Work item:
The answer consists solely of the data below, reproduced exactly.

- - -

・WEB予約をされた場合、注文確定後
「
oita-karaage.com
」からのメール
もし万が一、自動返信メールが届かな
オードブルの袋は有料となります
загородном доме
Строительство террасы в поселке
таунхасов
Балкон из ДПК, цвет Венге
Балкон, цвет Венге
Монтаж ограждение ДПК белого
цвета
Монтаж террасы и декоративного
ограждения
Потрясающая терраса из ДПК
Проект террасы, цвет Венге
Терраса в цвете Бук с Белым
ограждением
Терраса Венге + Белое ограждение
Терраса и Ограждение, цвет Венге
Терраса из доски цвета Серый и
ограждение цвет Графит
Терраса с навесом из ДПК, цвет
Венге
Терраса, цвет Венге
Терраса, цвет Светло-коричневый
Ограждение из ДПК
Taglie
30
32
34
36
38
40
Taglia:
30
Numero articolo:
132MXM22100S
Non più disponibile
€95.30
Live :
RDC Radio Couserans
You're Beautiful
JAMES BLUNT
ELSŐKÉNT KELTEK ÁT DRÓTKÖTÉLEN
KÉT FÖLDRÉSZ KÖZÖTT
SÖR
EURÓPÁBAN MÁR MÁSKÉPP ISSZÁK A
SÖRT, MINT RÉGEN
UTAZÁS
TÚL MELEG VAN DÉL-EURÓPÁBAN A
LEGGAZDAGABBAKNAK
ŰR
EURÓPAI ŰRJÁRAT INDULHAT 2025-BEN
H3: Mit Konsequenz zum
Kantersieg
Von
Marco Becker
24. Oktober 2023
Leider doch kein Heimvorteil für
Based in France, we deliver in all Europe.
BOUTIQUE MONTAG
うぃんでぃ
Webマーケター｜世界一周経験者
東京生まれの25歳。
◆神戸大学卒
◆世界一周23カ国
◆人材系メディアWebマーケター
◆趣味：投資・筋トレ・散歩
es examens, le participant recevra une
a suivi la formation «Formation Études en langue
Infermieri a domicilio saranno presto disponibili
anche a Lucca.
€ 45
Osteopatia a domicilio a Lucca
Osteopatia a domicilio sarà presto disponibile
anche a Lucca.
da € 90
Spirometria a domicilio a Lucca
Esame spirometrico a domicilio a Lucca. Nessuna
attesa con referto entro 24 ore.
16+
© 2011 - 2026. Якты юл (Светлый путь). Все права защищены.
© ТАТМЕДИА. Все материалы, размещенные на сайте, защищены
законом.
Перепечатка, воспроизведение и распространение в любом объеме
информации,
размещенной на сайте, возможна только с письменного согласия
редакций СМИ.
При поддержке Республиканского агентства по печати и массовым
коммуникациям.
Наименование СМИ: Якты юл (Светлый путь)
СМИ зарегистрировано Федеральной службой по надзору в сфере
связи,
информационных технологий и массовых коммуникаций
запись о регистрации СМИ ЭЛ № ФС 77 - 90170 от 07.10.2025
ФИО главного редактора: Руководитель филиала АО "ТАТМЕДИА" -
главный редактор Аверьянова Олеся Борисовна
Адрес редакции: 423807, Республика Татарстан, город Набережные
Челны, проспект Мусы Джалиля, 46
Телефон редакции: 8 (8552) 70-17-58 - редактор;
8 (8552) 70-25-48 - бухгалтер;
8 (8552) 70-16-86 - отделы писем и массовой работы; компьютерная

- - -

Response for this exercise:
・WEB予約をされた場合、注文確定後
「
oita-karaage.com
」からのメール
もし万が一、自動返信メールが届かな
オードブルの袋は有料となります
загородном доме
Строительство террасы в поселке
таунхасов
Балкон из ДПК, цвет Венге
Балкон, цвет Венге
Монтаж ограждение ДПК белого
цвета
Монтаж террасы и декоративного
ограждения
Потрясающая терраса из ДПК
Проект террасы, цвет Венге
Терраса в цвете Бук с Белым
ограждением
Терраса Венге + Белое ограждение
Терраса и Ограждение, цвет Венге
Терраса из доски цвета Серый и
ограждение цвет Графит
Терраса с навесом из ДПК, цвет
Венге
Терраса, цвет Венге
Терраса, цвет Светло-коричневый
Ограждение из ДПК
Taglie
30
32
34
36
38
40
Taglia:
30
Numero articolo:
132MXM22100S
Non più disponibile
€95.30
Live :
RDC Radio Couserans
You're Beautiful
JAMES BLUNT
ELSŐKÉNT KELTEK ÁT DRÓTKÖTÉLEN
KÉT FÖLDRÉSZ KÖZÖTT
SÖR
EURÓPÁBAN MÁR MÁSKÉPP ISSZÁK A
SÖRT, MINT RÉGEN
UTAZÁS
TÚL MELEG VAN DÉL-EURÓPÁBAN A
LEGGAZDAGABBAKNAK
ŰR
EURÓPAI ŰRJÁRAT INDULHAT 2025-BEN
H3: Mit Konsequenz zum
Kantersieg
Von
Marco Becker
24. Oktober 2023
Leider doch kein Heimvorteil für
Based in France, we deliver in all Europe.
BOUTIQUE MONTAG
うぃんでぃ
Webマーケター｜世界一周経験者
東京生まれの25歳。
◆神戸大学卒
◆世界一周23カ国
◆人材系メディアWebマーケター
◆趣味：投資・筋トレ・散歩
es examens, le participant recevra une
a suivi la formation «Formation Études en langue
Infermieri a domicilio saranno presto disponibili
anche a Lucca.
€ 45
Osteopatia a domicilio a Lucca
Osteopatia a domicilio sarà presto disponibile
anche a Lucca.
da € 90
Spirometria a domicilio a Lucca
Esame spirometrico a domicilio a Lucca. Nessuna
attesa con referto entro 24 ore.
16+
© 2011 - 2026. Якты юл (Светлый путь). Все права защищены.
© ТАТМЕДИА. Все материалы, размещенные на сайте, защищены
законом.
Перепечатка, воспроизведение и распространение в любом объеме
информации,
размещенной на сайте, возможна только с письменного согласия
редакций СМИ.
При поддержке Республиканского агентства по печати и массовым
коммуникациям.
Наименование СМИ: Якты юл (Светлый путь)
СМИ зарегистрировано Федеральной службой по надзору в сфере
связи,
информационных технологий и массовых коммуникаций
запись о регистрации СМИ ЭЛ № ФС 77 - 90170 от 07.10.2025
ФИО главного редактора: Руководитель филиала АО "ТАТМЕДИА" -
главный редактор Аверьянова Олеся Борисовна
Адрес редакции: 423807, Республика Татарстан, город Набережные
Челны, проспект Мусы Джалиля, 46
Телефон редакции: 8 (8552) 70-17-58 - редактор;
8 (8552) 70-25-48 - бухгалтер;
8 (8552) 70-16-86 - отделы писем и массовой работы; компьютерная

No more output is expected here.